Last night we saw Neil Finn at The Fillmore. He has put together a spectacular band, and the show was a lot of fun. They were excited to be there and they did several things that seemed like they weren't planned. At one point Neil needed to tune his guitar so he turned to his band and said, "Does anyone have a song?" Lisa Germano was on keyboards and everyone was quiet while she played her song Wood Floors. Sebastian Steinberg (formerly of Soul Coughing) was playing bass.
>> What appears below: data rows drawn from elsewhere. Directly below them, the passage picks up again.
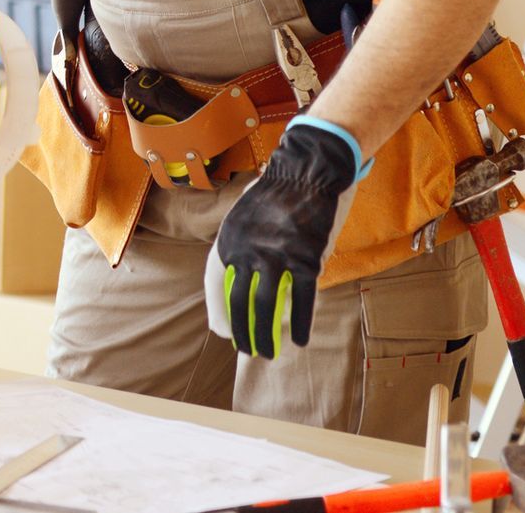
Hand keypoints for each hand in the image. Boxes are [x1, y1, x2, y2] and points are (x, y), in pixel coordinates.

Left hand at [204, 120, 362, 357]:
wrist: (307, 171)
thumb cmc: (277, 194)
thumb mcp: (244, 216)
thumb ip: (242, 247)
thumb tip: (244, 281)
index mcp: (229, 240)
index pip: (217, 286)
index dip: (220, 311)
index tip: (224, 330)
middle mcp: (247, 251)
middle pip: (240, 302)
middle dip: (243, 332)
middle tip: (247, 350)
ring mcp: (276, 257)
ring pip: (267, 307)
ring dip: (267, 336)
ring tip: (269, 353)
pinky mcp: (305, 259)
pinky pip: (303, 300)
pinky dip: (301, 324)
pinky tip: (301, 340)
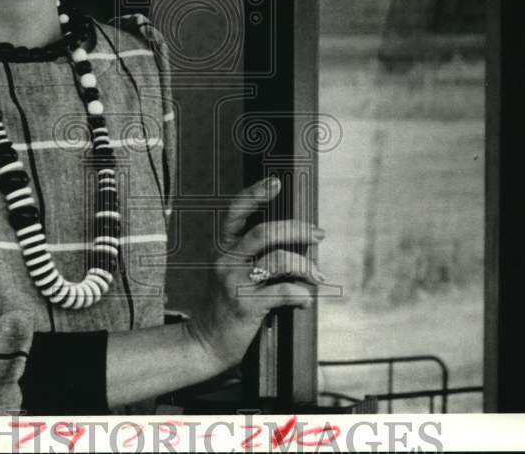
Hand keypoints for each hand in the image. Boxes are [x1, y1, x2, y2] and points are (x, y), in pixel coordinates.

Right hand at [185, 177, 325, 369]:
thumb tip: (296, 241)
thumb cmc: (226, 303)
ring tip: (318, 276)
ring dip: (306, 267)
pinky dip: (302, 295)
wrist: (205, 341)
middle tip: (319, 235)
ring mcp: (234, 282)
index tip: (275, 182)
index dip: (255, 194)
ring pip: (279, 261)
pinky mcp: (245, 305)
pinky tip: (305, 300)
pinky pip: (283, 292)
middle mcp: (225, 259)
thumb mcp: (231, 271)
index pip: (236, 211)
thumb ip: (253, 254)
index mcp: (223, 246)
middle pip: (265, 232)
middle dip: (298, 230)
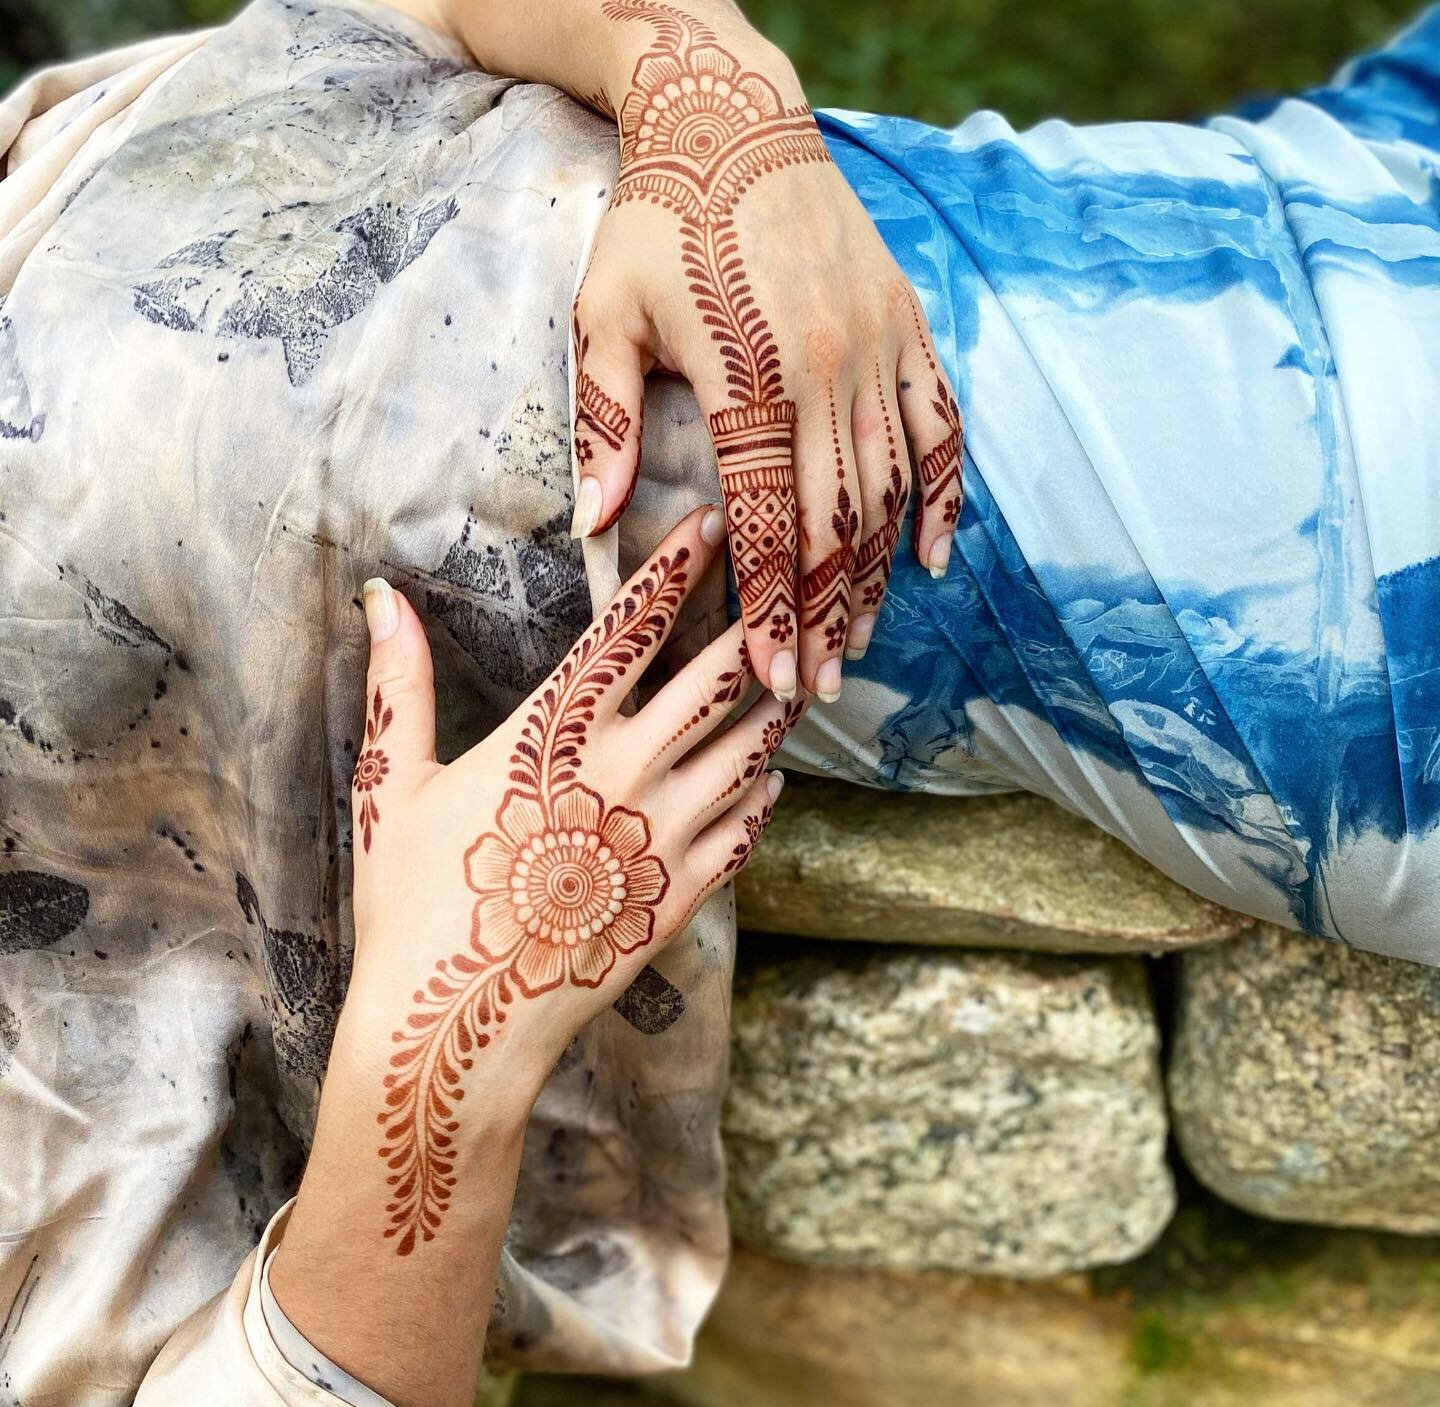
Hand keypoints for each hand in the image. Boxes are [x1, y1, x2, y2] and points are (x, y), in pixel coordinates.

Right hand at [339, 504, 795, 1256]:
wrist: (459, 1027)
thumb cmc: (414, 904)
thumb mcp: (395, 785)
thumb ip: (400, 685)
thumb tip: (381, 597)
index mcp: (554, 732)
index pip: (632, 625)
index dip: (680, 566)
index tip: (716, 524)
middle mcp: (625, 771)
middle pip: (718, 676)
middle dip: (758, 624)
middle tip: (786, 590)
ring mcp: (664, 835)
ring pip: (750, 746)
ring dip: (774, 703)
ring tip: (794, 671)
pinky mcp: (685, 895)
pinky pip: (750, 825)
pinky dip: (764, 790)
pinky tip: (769, 775)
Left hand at [569, 1, 963, 702]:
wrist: (732, 117)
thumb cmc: (656, 223)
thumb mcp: (604, 316)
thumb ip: (607, 422)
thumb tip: (594, 525)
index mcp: (748, 380)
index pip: (763, 525)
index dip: (771, 610)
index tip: (773, 677)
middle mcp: (825, 372)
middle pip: (832, 525)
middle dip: (824, 617)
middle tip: (817, 687)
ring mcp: (875, 350)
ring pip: (887, 490)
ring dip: (874, 577)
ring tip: (858, 643)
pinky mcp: (906, 328)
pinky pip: (938, 427)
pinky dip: (941, 496)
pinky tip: (932, 558)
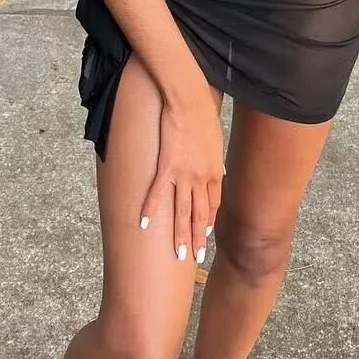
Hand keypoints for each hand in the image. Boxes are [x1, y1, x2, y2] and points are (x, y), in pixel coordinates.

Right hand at [140, 88, 223, 264]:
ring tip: (179, 254)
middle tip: (195, 258)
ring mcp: (184, 175)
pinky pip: (157, 194)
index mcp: (213, 172)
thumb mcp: (215, 141)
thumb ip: (214, 160)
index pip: (212, 205)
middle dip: (197, 238)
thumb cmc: (204, 115)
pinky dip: (150, 211)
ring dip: (180, 234)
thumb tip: (215, 171)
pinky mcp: (166, 167)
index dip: (207, 222)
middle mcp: (201, 178)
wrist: (190, 100)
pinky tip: (143, 225)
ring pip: (182, 211)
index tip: (203, 236)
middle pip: (199, 214)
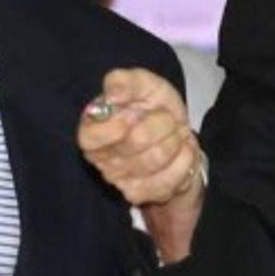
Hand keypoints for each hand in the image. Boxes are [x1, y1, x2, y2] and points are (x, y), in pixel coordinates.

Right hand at [78, 68, 204, 261]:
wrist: (177, 134)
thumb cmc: (152, 107)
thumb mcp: (143, 84)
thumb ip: (126, 81)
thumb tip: (112, 89)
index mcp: (93, 129)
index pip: (90, 138)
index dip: (112, 128)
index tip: (129, 116)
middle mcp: (101, 159)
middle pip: (134, 142)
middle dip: (161, 123)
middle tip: (166, 118)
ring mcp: (120, 180)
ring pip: (155, 159)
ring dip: (174, 139)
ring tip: (174, 133)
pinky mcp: (141, 194)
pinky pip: (169, 178)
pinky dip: (184, 158)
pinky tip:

About halfway through the show, Johnny Marr came out and played with the band the rest of the night. They even did a few Smiths tunes including How Soon is Now and There is a Light that Never Goes Out. In another tuning-inspired moment, Neil sat at the keyboards all by himself and played Last Day of June and Message to My Girl (an old Split Enz song—the whole band did One Step Ahead earlier in the night). And there were plenty of audience-sing-along Crowded House favorites thrown in for good measure.

It was a good time, and a nice way to end my week of vacation. Now, back to work!

Here are a few photos from the Portland Japanese Garden.

Japanese Garden

Japanese Garden

By the way, skp and I are engaged!

skp and I just got back from the fireworks display in Portland, Oregon. (They were just for you, skp, Happy Birthday!) Here are a few photos:

fireworks
A crowd gathering at the waterfront

fireworks
People with their own fireworks

fireworks
Fireworks over the water

I'm away—but I'll be back soon. Happy 4th!

skp and I got up around 4 am this morning so we could make it to the 13th annual Sonoma County Hot Air Balloon Classic in Windsor. The weather was perfect. We watched the sun come up, the balloons fill with air, and the sky fill with balloons. It really was a bizarre and beautiful site to see over a dozen hot air balloons suspended in air. I took many, many photos.